START Records for this task

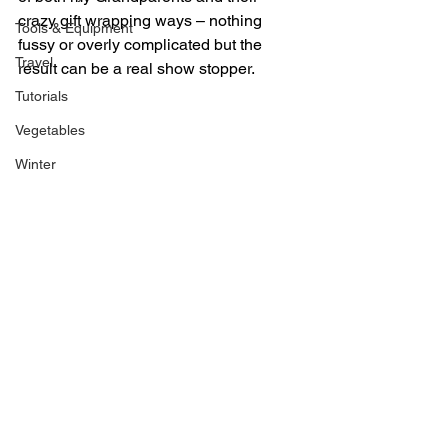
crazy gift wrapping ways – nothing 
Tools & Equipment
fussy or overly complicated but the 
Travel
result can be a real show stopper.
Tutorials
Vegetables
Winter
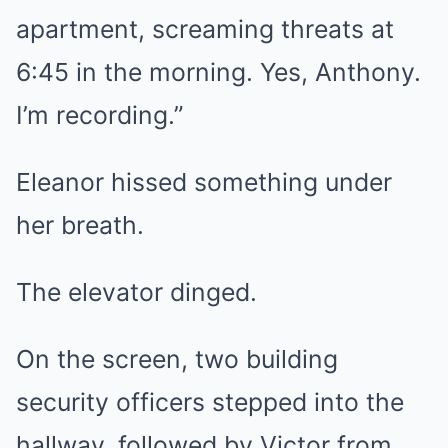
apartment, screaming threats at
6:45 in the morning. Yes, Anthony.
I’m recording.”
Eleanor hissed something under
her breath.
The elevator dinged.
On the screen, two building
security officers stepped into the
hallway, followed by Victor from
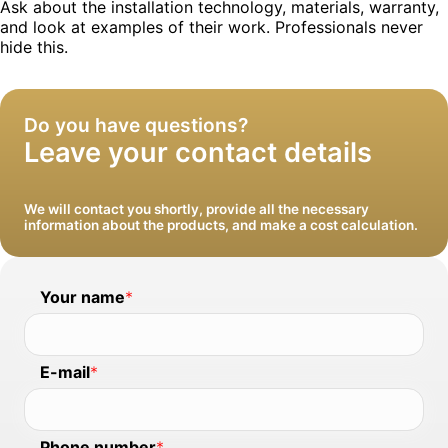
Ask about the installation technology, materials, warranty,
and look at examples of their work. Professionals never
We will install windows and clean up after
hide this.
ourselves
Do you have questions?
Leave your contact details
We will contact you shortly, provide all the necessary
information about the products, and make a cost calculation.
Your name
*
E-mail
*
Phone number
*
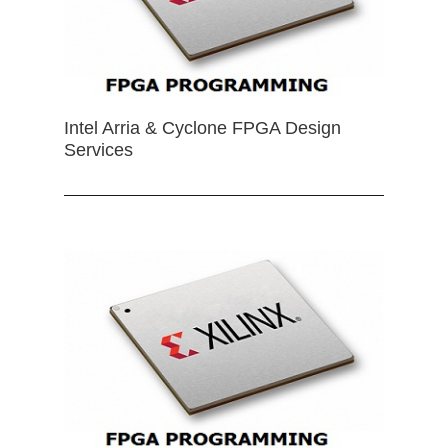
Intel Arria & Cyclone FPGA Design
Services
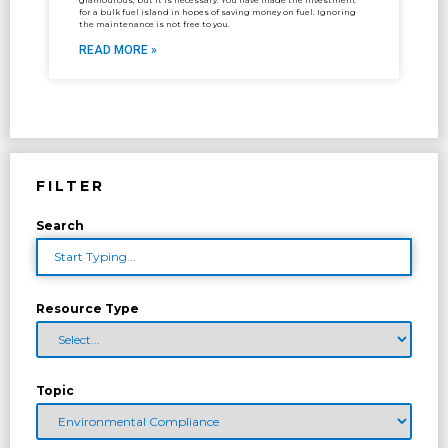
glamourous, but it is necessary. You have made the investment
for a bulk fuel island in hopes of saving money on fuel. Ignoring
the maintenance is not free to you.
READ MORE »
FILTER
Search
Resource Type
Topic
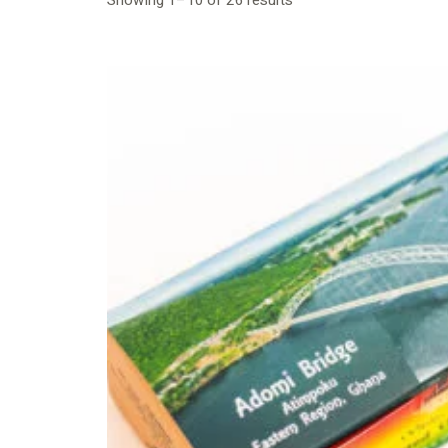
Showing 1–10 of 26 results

END Records for this task

Work instruction:
Copy every line of text in the listing word for word, leaving out the pictures.

Written solution:
crazy gift wrapping ways – nothing 
Tools & Equipment
fussy or overly complicated but the 
Travel
result can be a real show stopper.
Tutorials
Vegetables
Winter
apartment, screaming threats at
6:45 in the morning. Yes, Anthony.
I’m recording.”
Eleanor hissed something under
her breath.
The elevator dinged.
On the screen, two building
security officers stepped into the
hallway, followed by Victor from
Ask about the installation technology, materials, warranty,
and look at examples of their work. Professionals never
We will install windows and clean up after
hide this.
ourselves
Do you have questions?
Leave your contact details
We will contact you shortly, provide all the necessary
information about the products, and make a cost calculation.
Your name
*
E-mail
*
Phone number
*
Intel Arria & Cyclone FPGA Design
Services
glamourous, but it is necessary. You have made the investment
for a bulk fuel island in hopes of saving money on fuel. Ignoring
the maintenance is not free to you.
READ MORE »
FILTER
Search
Resource Type
Topic
Showing 1–10 of 26 results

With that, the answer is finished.